Reproduce every line of text in the data below, replacing "cushioned" with "padded" wherever it occurs and leaving everything else unchanged. Omit the pictures.

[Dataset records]
☆ ☆ ☆ ☆ ☆

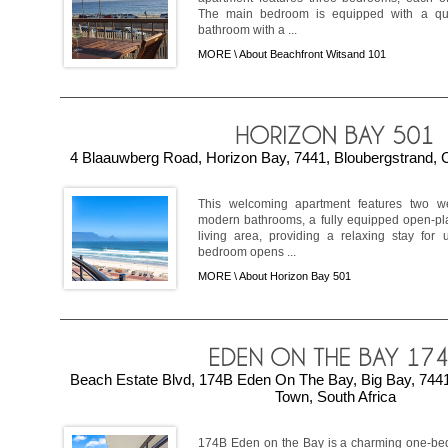
The main bedroom is equipped with a qu
bathroom with a ...
MORE \
About Beachfront Witsand 101
4 Blaauwberg Road, Horizon Bay, 7441, Bloubergstrand, 
This welcoming apartment features two we
modern bathrooms, a fully equipped open-pla
living area, providing a relaxing stay for
bedroom opens ...
MORE \
About Horizon Bay 501
Beach Estate Blvd, 174B Eden On The Bay, Big Bay, 7441
Town, South Africa
174B Eden on the Bay is a charming one-bed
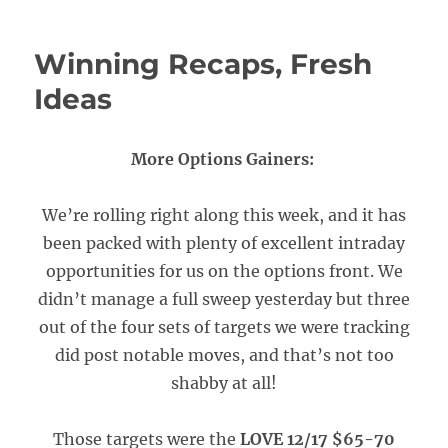
Winning Recaps, Fresh
Ideas
More Options Gainers:
We’re rolling right along this week, and it has
been packed with plenty of excellent intraday
opportunities for us on the options front. We
didn’t manage a full sweep yesterday but three
out of the four sets of targets we were tracking
did post notable moves, and that’s not too
shabby at all!
Those targets were the
LOVE 12/17 $65-70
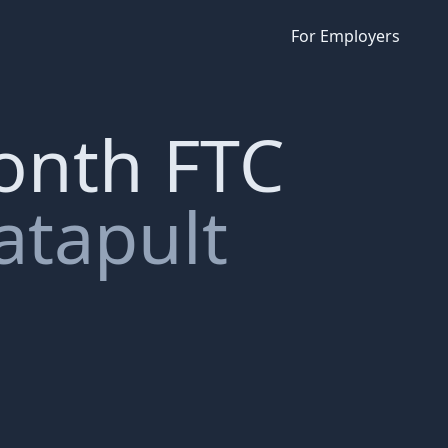
For Employers
month FTC
atapult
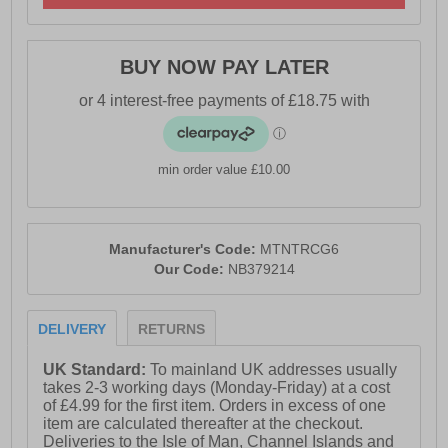
shields against impact from rocks, roots, and uneven
terrain, providing extra security on rough trails. The
traditional lace-up closure ensures a snug, adjustable
BUY NOW PAY LATER
fit, offering enhanced support and a locked-in feel so
you can move with confidence.
- Textile / Mesh upper
min order value £10.00
- DynaSoft cushioned midsole
- Heel loop = Easy on / off wear
Manufacturer's Code:
MTNTRCG6
- Adjustable lace closure
Our Code:
NB379214
- Comfort cushioned insole
- Rugged AT Tread outsole
DELIVERY
RETURNS
- Soft padded heel & ankle collar
UK Standard:
To mainland UK addresses usually
- New Balance branding
takes 2-3 working days (Monday-Friday) at a cost
of £4.99 for the first item. Orders in excess of one
item are calculated thereafter at the checkout.
Deliveries to the Isle of Man, Channel Islands and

☆ ☆ ☆ ☆ ☆

### The completed task
The main bedroom is equipped with a qu
bathroom with a ...
MORE \
About Beachfront Witsand 101
4 Blaauwberg Road, Horizon Bay, 7441, Bloubergstrand, 
This welcoming apartment features two we
modern bathrooms, a fully equipped open-pla
living area, providing a relaxing stay for
bedroom opens ...
MORE \
About Horizon Bay 501
Beach Estate Blvd, 174B Eden On The Bay, Big Bay, 7441
Town, South Africa
174B Eden on the Bay is a charming one-bed
Winning Recaps, Fresh
Ideas
More Options Gainers:
We’re rolling right along this week, and it has
been packed with plenty of excellent intraday
opportunities for us on the options front. We
didn’t manage a full sweep yesterday but three
out of the four sets of targets we were tracking
did post notable moves, and that’s not too
shabby at all!
Those targets were the
LOVE 12/17 $65-70
For Employers
month FTC
atapult
shields against impact from rocks, roots, and uneven
terrain, providing extra security on rough trails. The
traditional lace-up closure ensures a snug, adjustable
BUY NOW PAY LATER
fit, offering enhanced support and a locked-in feel so
you can move with confidence.
- Textile / Mesh upper
min order value £10.00
- DynaSoft padded midsole
- Heel loop = Easy on / off wear
Manufacturer's Code:
MTNTRCG6
- Adjustable lace closure
Our Code:
NB379214
- Comfort padded insole
- Rugged AT Tread outsole
DELIVERY
RETURNS
- Soft padded heel & ankle collar
UK Standard:
To mainland UK addresses usually
- New Balance branding
takes 2-3 working days (Monday-Friday) at a cost
of £4.99 for the first item. Orders in excess of one
item are calculated thereafter at the checkout.
Deliveries to the Isle of Man, Channel Islands and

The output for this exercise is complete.